The north of Edinburgh, usually always missing out on snow events which occur not just within the rest of Scotland or the UK, but also within the rest of Edinburgh.

DEW
  • DEW
  • Advanced Member
03 July 2025 16:27:36

The hotties can vote for a sweaty summer all they like, but what about the rain that's missing in much of England. Bad enough for my garden, but getting to be a strategic problem widely.

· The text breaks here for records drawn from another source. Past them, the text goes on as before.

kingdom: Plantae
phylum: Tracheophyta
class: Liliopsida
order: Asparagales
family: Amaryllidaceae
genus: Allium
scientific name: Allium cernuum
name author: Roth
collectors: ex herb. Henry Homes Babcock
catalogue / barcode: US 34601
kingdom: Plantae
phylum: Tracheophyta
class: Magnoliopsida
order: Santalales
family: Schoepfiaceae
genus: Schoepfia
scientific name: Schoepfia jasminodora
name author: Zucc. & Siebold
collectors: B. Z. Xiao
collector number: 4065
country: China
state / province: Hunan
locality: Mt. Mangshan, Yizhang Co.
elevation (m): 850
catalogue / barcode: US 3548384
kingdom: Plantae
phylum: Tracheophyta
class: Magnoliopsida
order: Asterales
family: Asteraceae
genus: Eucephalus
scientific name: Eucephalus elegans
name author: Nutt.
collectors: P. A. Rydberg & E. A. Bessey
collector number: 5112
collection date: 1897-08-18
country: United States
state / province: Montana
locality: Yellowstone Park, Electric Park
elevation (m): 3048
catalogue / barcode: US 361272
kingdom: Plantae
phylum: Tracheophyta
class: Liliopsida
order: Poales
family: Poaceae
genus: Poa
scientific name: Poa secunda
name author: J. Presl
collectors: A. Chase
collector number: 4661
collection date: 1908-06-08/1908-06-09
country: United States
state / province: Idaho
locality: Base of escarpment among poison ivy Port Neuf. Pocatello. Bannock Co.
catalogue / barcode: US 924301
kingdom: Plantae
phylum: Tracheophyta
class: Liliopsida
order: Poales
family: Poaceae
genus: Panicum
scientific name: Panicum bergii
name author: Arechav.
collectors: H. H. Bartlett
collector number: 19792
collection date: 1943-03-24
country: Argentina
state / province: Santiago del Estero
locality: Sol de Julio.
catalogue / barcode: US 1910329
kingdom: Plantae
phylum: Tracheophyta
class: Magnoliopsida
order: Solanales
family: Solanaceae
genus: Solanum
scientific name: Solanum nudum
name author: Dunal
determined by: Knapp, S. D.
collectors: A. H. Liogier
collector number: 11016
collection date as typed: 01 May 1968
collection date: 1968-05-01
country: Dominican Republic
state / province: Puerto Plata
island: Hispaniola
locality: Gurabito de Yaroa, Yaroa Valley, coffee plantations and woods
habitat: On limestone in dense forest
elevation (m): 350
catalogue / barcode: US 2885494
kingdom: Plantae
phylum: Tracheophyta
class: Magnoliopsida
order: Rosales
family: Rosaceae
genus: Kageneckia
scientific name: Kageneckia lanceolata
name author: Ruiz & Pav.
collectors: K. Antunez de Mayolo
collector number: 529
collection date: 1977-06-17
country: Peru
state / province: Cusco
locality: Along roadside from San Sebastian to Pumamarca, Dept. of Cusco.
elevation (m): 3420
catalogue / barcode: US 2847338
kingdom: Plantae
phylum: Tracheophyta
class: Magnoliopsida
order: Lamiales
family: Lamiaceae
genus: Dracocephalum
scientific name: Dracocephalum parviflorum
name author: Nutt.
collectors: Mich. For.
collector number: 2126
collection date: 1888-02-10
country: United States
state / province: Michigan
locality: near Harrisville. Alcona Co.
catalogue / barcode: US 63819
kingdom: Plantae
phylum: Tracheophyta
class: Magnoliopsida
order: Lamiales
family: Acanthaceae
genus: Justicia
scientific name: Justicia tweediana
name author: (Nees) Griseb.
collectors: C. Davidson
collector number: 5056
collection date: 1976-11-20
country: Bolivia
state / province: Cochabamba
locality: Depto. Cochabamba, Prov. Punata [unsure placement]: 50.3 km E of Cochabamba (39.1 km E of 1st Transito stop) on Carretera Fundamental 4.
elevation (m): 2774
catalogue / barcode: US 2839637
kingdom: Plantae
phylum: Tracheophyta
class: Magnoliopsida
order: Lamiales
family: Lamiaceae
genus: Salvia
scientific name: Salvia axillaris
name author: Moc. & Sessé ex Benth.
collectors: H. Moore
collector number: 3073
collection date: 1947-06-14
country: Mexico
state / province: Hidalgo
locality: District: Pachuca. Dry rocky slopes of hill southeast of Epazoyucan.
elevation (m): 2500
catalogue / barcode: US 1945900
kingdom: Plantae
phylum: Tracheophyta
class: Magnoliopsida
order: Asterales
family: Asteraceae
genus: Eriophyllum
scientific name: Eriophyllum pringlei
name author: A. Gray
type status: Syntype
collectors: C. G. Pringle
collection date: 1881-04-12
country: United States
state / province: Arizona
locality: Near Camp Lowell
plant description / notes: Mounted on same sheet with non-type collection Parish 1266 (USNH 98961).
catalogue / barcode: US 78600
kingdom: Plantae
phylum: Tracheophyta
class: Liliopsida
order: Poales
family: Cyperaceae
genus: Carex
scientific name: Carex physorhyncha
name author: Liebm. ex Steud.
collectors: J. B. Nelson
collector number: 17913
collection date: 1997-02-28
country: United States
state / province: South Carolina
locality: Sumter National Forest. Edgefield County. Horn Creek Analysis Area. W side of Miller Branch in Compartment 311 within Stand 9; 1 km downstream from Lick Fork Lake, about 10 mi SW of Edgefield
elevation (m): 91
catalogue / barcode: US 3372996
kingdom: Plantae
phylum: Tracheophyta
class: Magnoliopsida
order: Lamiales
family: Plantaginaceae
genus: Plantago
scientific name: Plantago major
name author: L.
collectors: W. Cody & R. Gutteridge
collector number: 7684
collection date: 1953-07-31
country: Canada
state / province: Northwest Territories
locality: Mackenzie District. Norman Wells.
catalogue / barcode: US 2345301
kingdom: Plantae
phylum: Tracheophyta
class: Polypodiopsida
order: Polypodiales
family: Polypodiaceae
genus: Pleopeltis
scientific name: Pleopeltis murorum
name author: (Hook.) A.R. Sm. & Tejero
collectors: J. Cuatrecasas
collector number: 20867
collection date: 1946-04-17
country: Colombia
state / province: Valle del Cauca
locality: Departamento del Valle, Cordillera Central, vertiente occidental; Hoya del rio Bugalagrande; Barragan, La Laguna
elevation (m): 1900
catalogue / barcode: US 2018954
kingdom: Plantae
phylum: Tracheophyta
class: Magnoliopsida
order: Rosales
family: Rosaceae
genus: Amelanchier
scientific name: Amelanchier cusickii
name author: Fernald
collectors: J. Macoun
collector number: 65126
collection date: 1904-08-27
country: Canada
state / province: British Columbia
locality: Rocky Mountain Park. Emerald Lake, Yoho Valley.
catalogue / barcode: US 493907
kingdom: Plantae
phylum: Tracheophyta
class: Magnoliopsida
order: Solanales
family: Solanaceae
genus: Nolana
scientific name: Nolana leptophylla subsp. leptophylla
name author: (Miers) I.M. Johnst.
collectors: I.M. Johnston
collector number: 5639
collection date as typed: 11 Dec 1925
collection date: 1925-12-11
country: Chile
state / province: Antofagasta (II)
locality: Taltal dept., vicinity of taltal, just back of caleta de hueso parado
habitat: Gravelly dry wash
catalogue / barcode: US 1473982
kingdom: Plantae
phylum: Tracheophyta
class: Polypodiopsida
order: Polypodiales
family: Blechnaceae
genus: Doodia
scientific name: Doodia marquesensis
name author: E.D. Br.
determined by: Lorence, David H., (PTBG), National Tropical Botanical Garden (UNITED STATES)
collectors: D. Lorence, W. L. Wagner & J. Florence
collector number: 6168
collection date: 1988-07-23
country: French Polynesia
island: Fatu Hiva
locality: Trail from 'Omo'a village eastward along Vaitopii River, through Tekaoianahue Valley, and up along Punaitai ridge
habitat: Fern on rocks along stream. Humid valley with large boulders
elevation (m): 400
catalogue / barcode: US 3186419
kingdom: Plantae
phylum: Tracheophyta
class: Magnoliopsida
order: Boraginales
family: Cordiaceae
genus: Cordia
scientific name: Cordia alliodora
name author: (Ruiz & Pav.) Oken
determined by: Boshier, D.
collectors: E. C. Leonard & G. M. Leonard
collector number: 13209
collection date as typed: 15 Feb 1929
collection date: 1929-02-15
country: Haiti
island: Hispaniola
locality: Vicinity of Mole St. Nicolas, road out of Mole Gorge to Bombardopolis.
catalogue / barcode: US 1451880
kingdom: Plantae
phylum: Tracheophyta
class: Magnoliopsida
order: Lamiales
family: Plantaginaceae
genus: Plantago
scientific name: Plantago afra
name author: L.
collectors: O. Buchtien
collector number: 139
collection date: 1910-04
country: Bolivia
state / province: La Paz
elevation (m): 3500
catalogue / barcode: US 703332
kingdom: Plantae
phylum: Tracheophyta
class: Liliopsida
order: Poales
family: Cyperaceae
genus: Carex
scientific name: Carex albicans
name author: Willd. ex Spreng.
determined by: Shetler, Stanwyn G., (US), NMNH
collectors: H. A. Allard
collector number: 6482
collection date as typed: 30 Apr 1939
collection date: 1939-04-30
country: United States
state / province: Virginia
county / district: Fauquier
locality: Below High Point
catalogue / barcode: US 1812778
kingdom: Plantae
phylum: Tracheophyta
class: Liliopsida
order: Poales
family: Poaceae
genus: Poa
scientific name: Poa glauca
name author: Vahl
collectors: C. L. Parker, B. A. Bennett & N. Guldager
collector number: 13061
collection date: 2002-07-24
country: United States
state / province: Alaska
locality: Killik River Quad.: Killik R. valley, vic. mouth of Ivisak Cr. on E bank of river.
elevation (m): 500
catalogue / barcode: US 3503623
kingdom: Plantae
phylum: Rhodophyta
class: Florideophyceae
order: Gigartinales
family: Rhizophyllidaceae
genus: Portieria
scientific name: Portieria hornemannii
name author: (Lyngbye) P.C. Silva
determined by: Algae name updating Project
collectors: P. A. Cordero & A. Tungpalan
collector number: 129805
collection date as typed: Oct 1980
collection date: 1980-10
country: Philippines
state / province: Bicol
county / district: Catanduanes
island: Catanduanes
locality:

War is God's way of teaching Americans geography - Ambrose Bierce

Chichester 12m asl

speckledjim
05 July 2025 08:08:30

4mm


Thorner, West Yorkshire



Journalism is organised gossip

fairweather
06 July 2025 00:01:28
Met Office evening video forecast.

"........... there may be some heavy downpours perhaps with hail at Wimbledon so take care..." Doh! Is rain  that rare we should be scared of being hit by it.


S.Essex, 42m ASL
idj20
06 July 2025 09:31:16

Had 8.2 mm earlier on this morning from showery rain that moved in from the Channel, brighter now but showers likely this afternoon. All much to the relief of my parched lawn.


Home location: Folkestone Harbour.
fairweather
06 July 2025 10:01:12

Had 8.2 mm earlier on this morning from showery rain that moved in from the Channel, brighter now but showers likely this afternoon. All much to the relief of my parched lawn.

Originally Posted by: idj20 

Wow - that's a month's rainfall for me!


S.Essex, 42m ASL
Brian Gaze
06 July 2025 10:10:19

0.0 mm here so far. We're just on the edge of the rain. 


Brian Gaze

Berkhamsted

TWO Buzz - get the latest news and views 

"I'm not socialist, I know that. I don't believe in sharing my money." - Gary Numan

Rob K
06 July 2025 11:35:32
0.2mm at Odiham yesterday, the first measurable rain in July, taking the 30-day running total to 12.2mm. However of that 12.2mm, 1mm was on 7 June and 7mm was on 8 June, so the 30-day total is likely to plunge unless today/tomorrow have much rain.

Edit: since I posted that it has just started to rain!


Yateley, NE Hampshire, 73m asl

"But who wants to be foretold the weather? It is bad enough when it comes, without our having the misery of knowing about it beforehand." — Jerome K. Jerome

fairweather
06 July 2025 13:58:03

So far today I've missed downpours (well based on radar colours) 15 miles north and 25 miles S.E. The current batch heading straight at me and intensifying broke up to a few spits just as it got overhead! 5.7mm for last month.